• Stated exercise 1:
According to the passage on spruce budworm in Maine, about how many standing cords of spruce and fir do Maine's forests hold today?
• Stated exercise 2:
Using the passage on spruce budworm in Maine, explain how the earlier outbreak led to changes in Maine's forest practices laws.
• Stated exercise 3:
Write the next part of the passage on spruce budworm in Maine, picking up right after its last sentence.

• Given text:
The extensive defoliation prompted landowners and the state to clear-cut large areas or apply huge amounts of insecticides, which in turn led to a public outcry and major changes to Maine’s forest practices laws.

Maine’s forests are more diverse today than the forests of the 1970s and 1980s, with spruce and fir now accounting for roughly 70 million standing cords compared with 130 million cords at the onset of the last budworm outbreak. And technological advances in monitoring as well as a more comprehensive logging road infrastructure give foresters and landowners additional tools.

Kanoti said she also found it reassuring that New Brunswick saw similar trends of lower moth counts this year, although the province did experience one large swarm that raised concerns on both sides of the border. The massive “flight” of budworm moths appeared to originate in a heavily infested area of Quebec and was carried by summer winds and air currents to an area of New Brunswick more than 130 miles away. The moth swarm blanketed cars, trees and the ground in some areas.

Some of those moths did turn up in traps in Maine, more than 100 miles away. But the bigger concern is the steady spread of the major infestation in Quebec.

A forecast map posted on the Maine Spruce Budworm Task Force’s website shows areas of red – indicating heavier presence of budworm larvae – creeping down toward New Brunswick and Maine.

• Source data:
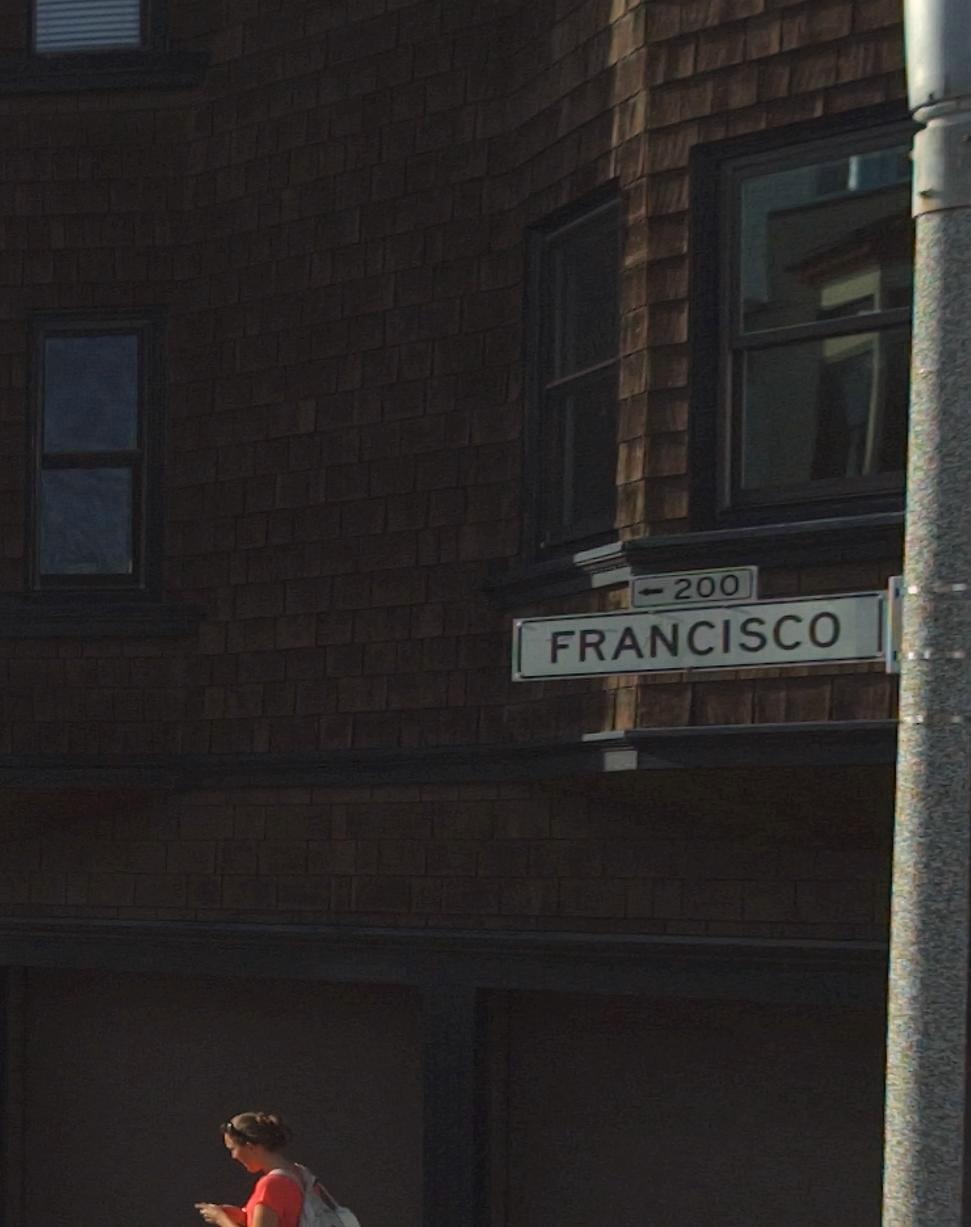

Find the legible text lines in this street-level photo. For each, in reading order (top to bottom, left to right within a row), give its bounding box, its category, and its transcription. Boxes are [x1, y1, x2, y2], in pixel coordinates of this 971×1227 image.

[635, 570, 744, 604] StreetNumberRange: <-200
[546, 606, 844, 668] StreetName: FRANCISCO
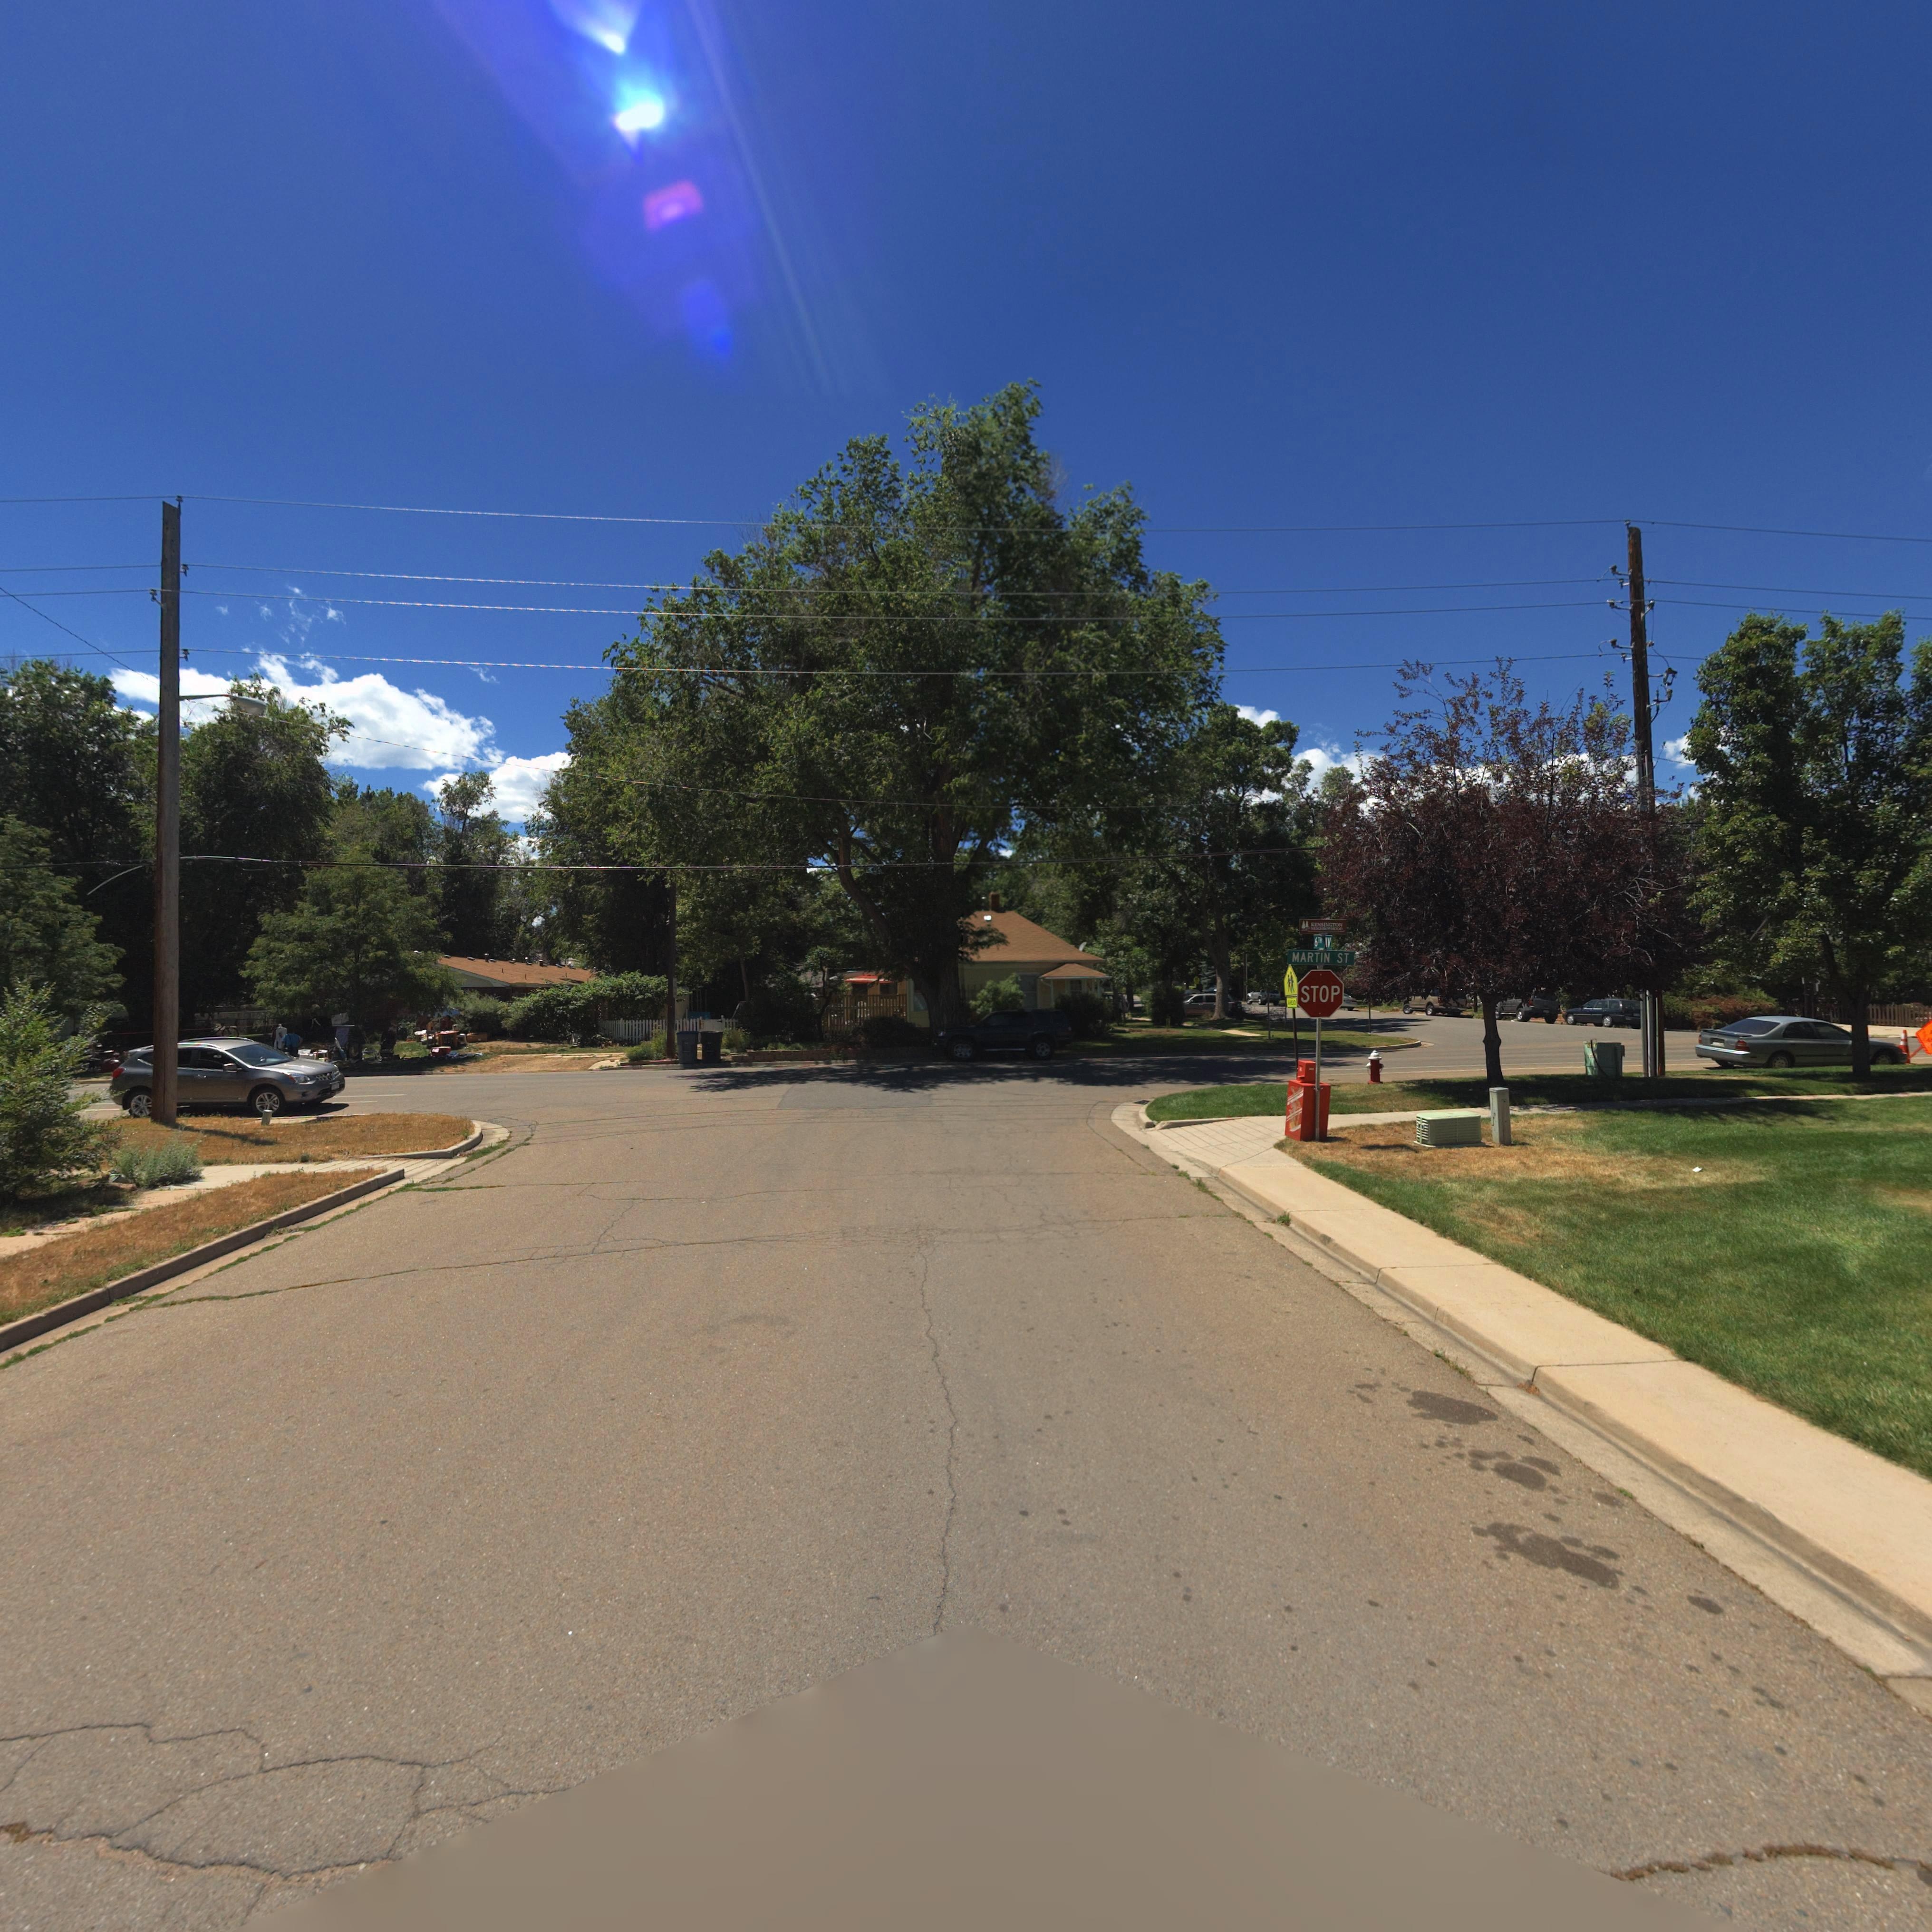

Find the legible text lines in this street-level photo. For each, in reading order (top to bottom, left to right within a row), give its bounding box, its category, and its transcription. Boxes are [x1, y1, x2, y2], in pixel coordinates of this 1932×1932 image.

• Final answer 1:
Roughly 70 million standing cords.

• Final answer 2:
The extensive defoliation led landowners and the state to clear-cut large areas or apply huge amounts of insecticides. Those responses caused a public outcry, which in turn brought major changes to Maine's forest practices laws.

• Final answer 3:
Roughly 17.3 million acres of forests in Quebec – nearly the same size of Maine’s forested land base – has already been defoliated by the spruce budworm since 2003. Kanoti noted that defoliation has nearly doubled in an area of Quebec, Riviere-du-Loup, that is only about 30 miles from the northernmost tip of Maine.

The highest number of moths caught in one trap this year was 49, compared to numerous traps last year with an excess of 150 moths and one with 320. And the fact that most of the traps over the past three years have caught less than 50 moths is another sign the state still has “very low populations.”

A report compiled this year by a task force of state foresters, university researchers and industry representatives estimated that Maine could lose from 247,000 to 494,000 cords of wood annually if active management is not used to reduce the losses. The report estimated the economic impact at between $397 million and $794 million per year, with up to 1,200 job losses annually.